Excerpted data.
Segment Open
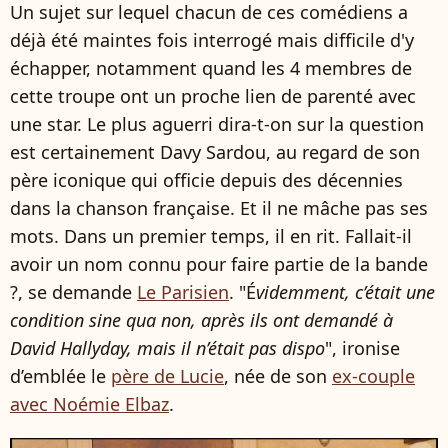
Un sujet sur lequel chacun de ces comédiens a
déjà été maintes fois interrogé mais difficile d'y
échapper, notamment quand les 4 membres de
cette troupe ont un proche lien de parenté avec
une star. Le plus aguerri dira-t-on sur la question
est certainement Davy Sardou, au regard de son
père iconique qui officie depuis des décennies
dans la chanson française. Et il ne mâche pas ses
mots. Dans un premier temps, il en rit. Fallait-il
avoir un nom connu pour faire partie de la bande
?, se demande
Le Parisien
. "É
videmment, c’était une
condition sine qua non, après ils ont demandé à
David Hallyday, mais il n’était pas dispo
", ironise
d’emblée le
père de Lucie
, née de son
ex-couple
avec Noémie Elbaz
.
Segment Closed
Segment Open
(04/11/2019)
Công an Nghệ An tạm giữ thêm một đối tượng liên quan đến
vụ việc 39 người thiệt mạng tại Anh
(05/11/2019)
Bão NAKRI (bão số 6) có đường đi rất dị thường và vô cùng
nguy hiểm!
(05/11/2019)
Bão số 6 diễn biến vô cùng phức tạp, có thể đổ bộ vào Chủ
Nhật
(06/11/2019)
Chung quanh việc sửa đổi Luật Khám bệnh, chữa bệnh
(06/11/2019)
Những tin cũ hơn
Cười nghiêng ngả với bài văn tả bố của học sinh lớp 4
Segment Closed
Segment Open
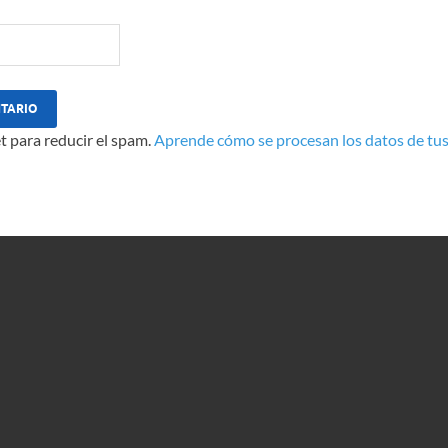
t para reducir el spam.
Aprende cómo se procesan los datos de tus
Segment Closed
What to produce. Look through the material and find each line that includes "avec", then copy it.

Solved problem.
cette troupe ont un proche lien de parenté avec
avec Noémie Elbaz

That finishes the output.